Il medico Antonio Tavormina, in organico presso il reparto di Chirurgia dell’Ospedale “Vittorio Emanuele II” di Castelvetrano, è stato il primo medico del nosocomio del Belìce ad aver contratto il Covid-19. Da alcune settimane si trova ricoverato presso il reparto di Pneumologia dell’Ospedale Cervello di Palermo. Ecco la sua testimonianza.
Trascorrono i giorni e ripenso ai momenti difficili. Quella che ho vissuto è stata un’esperienza dura, la più pesante della mia vita da uomo e da medico. Un’esperienza che, sicuramente, mi ha segnato e che mi lascerà indelebile la sensazione di caducità della vita. Da medico più volte ho affrontato la sofferenza altrui, ma viverla da questo lato, da paziente, è un’altra cosa. Ognuno di noi in famiglia, nella nostra storia, ha avuto momenti in cui siamo stati pazienti, familiari di pazienti, ma sicuramente vivere in prima persona un momento di annullamento completo fisico e mentale, con la consapevolezza precisa degli avvenimenti che si stanno verificando dentro di te, è un’altra cosa.
Avere avuto la percezione di essere stato a un attimo dall’essere intubato, ha chiaramente lasciato per sempre un segno nella mia vita. Ed è un segno che, sicuramente, mi porterà a rivedere le priorità e le cose importanti dell’esistenza. Ma non solo. Perchè, altrettanto certamente, mi porterà ad affrontare la mia professione in maniera pi. determinata e seria. Il medico deve comprendere quelle che sono le necessità del paziente e, certe volte, essere dalla sua parte, come lui, ti aiuta sicuramente e cambia l’approccio con il malato. La disciplina, la correttezza di comportamento e la professionalità, ma anche il distacco che metti nella tua professione, sono garanzia di valutazioni e di modi di affrontare le necessità di chi hai di fronte nell’interesse del paziente stesso.

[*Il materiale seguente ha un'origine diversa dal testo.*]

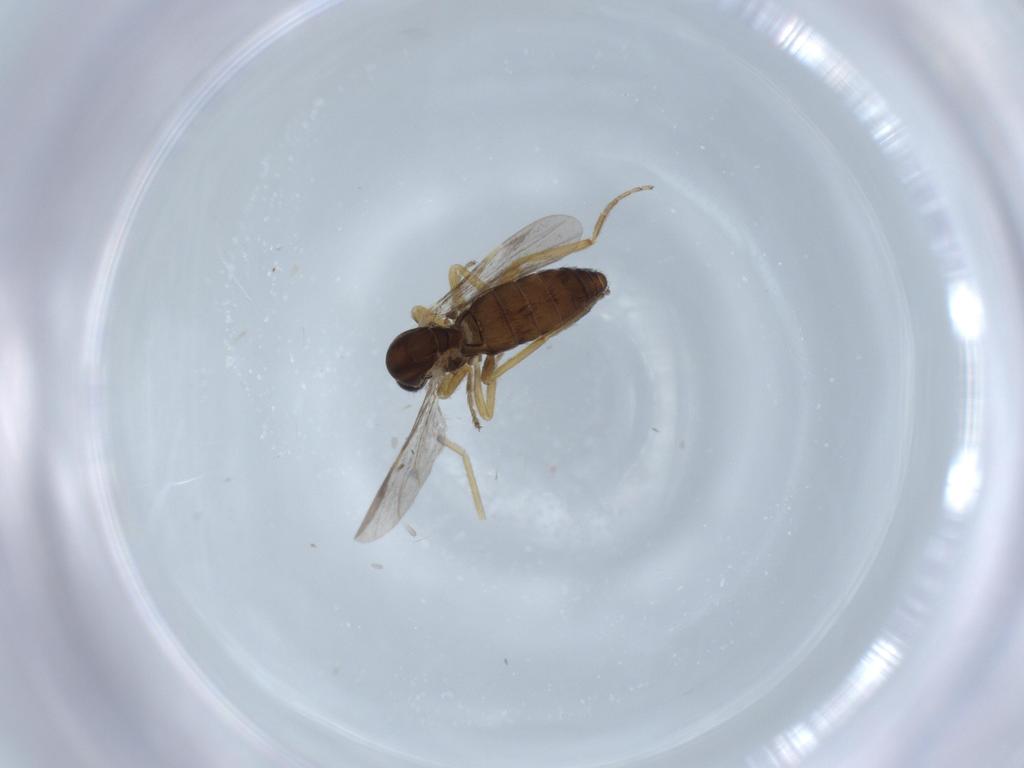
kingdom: Animalia
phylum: Arthropoda
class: Insecta
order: Diptera
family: Ceratopogonidae
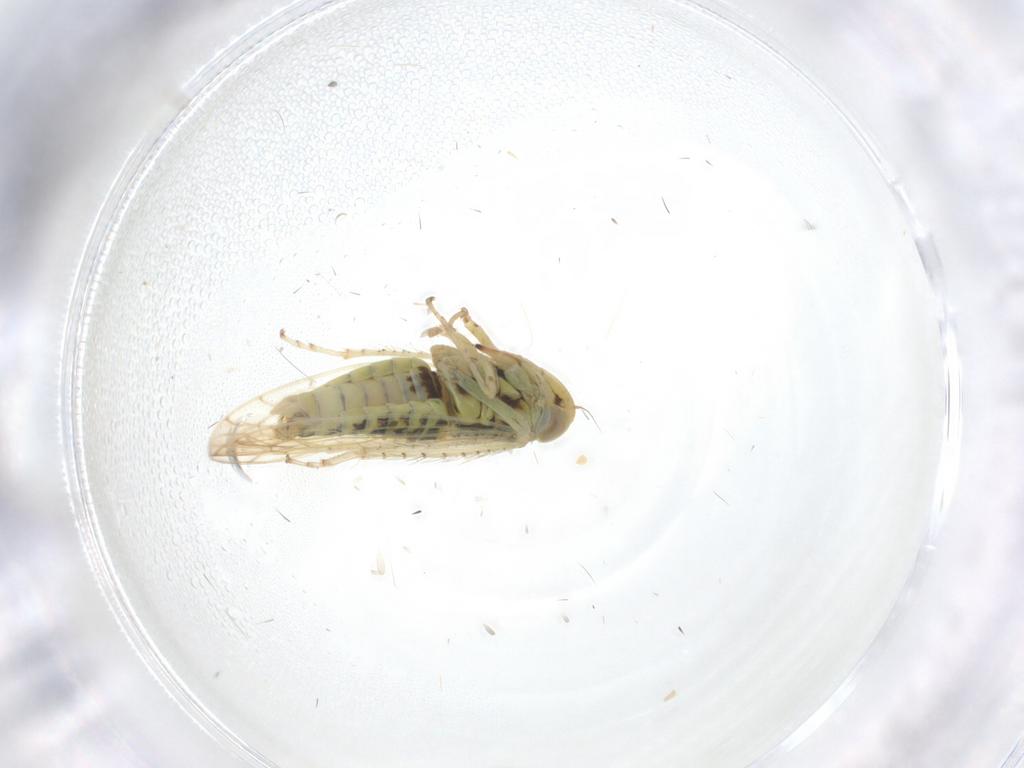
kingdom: Animalia
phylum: Arthropoda
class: Insecta
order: Hemiptera
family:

Sia noi medici che i pazienti siamo uomini. Persone fatte di carne e ossa, di sentimenti, di emozioni e anche di debolezze. Essere un buon medico significa, a mio modo di vedere, riuscire a offrire al paziente la migliore delle soluzioni nell’ambito anche di una vicinanza psicologica che lo possa rassicurare. Il rapporto medico-paziente deve essere un rapporto reciproco di rispetto e il medico deve averlo dell’essere umano che soffre, perché la sofferenza umana è il massimo della debolezza a cui si puà andare incontro nella vita. Questa va tenuta in debita considerazione nelle paure e nelle incertezze di chi, fino al giorno prima si sentiva invincibile e il giorno dopo si sente sul baratro. Ecco, questa è stata la mia sensazione in quest’esperienza vissuta a rapporto col Covid-19, dalla quale ora sto uscendo per tornare a vivere. Nessun medico la mattina si reca al lavoro per danneggiare un paziente.
Ma il corpo umano, la medicina, non sono una scienza esatta. Le variabili sono cos. tante e richiedono valutazioni opportune. In questa esperienza che sto vivendo in un letto dell’Ospedale “Cervello” di Palermo, ho potuto apprezzare veramente lo spirito di un gruppo di persone che lavorano col sorriso sulle labbra, 12 ore al giorno, sempre vestite con una tuta protettiva, senza potere bere, mangiare, telefonare a casa. Operatori sanitari che, quando tornano a casa, non possono riabbracciare i propri cari, perché non sanno se li mettono a rischio, e così sono costretti a stare in una stanza isolati, nel timore di poter danneggiare i propri affetti. Questa esperienza mi ha segnato profondamente ed è sicuramente una chiave di volta della mia vita umana e professionale.
Sarà il giro di boa per un approccio più sensibile alle persone che mi trovo davanti, ma sicuramente più determinato, serio e intransigente negli errori, nella superficialità e nella pochezza di miei colleghi che potrà, forse, incontrare in futuro. Perchè il bene supremo della vita va tutelato; e va tutelato al massimo delle nostre possibilità e capacità. Quando ci poniamo di fronte alle persone, ricordiamoci che sono creature umane. E per loro non possiamo che, umilmente, avere rispetto.